**Records contained in a dataset**.
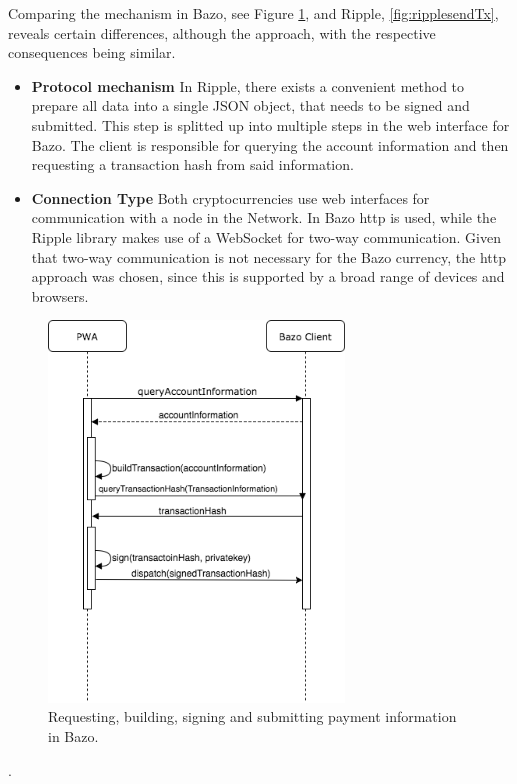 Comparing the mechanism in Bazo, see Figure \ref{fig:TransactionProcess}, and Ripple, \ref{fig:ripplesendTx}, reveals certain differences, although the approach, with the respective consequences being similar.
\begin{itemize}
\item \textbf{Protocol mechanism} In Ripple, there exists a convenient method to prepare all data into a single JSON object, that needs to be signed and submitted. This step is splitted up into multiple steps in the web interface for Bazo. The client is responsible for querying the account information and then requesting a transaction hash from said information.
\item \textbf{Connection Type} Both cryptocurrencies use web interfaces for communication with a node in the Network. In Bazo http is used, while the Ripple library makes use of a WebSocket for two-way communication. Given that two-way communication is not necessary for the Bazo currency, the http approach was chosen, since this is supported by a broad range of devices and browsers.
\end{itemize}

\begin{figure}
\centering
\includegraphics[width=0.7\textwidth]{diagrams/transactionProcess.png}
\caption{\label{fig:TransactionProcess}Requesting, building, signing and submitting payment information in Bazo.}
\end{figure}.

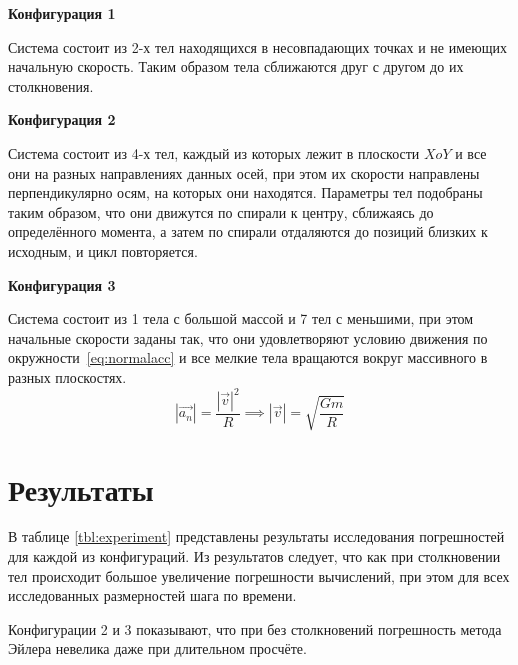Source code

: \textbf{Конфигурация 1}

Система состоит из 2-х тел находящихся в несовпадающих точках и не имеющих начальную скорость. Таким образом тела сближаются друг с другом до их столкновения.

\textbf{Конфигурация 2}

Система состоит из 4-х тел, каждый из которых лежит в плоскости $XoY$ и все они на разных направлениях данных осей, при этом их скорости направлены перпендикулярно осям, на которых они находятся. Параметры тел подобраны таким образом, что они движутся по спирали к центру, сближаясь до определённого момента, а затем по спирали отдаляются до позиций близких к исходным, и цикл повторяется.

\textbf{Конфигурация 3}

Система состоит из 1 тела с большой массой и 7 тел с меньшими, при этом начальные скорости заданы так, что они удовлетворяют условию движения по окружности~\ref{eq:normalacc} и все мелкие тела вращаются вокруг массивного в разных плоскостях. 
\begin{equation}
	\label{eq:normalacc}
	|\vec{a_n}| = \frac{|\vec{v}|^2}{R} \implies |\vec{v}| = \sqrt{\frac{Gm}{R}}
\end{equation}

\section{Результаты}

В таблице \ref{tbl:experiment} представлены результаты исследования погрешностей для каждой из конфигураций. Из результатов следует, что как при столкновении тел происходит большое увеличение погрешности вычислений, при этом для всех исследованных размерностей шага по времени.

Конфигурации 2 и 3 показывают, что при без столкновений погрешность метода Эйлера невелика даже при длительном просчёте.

**WHAT THE TASK ASKS**.
Copy each line above where the string "тела" occurs.

**FINISHED EXERCISE**.
Система состоит из 2-х тел находящихся в несовпадающих точках и не имеющих начальную скорость. Таким образом тела сближаются друг с другом до их столкновения.
Система состоит из 1 тела с большой массой и 7 тел с меньшими, при этом начальные скорости заданы так, что они удовлетворяют условию движения по окружности~\ref{eq:normalacc} и все мелкие тела вращаются вокруг массивного в разных плоскостях. 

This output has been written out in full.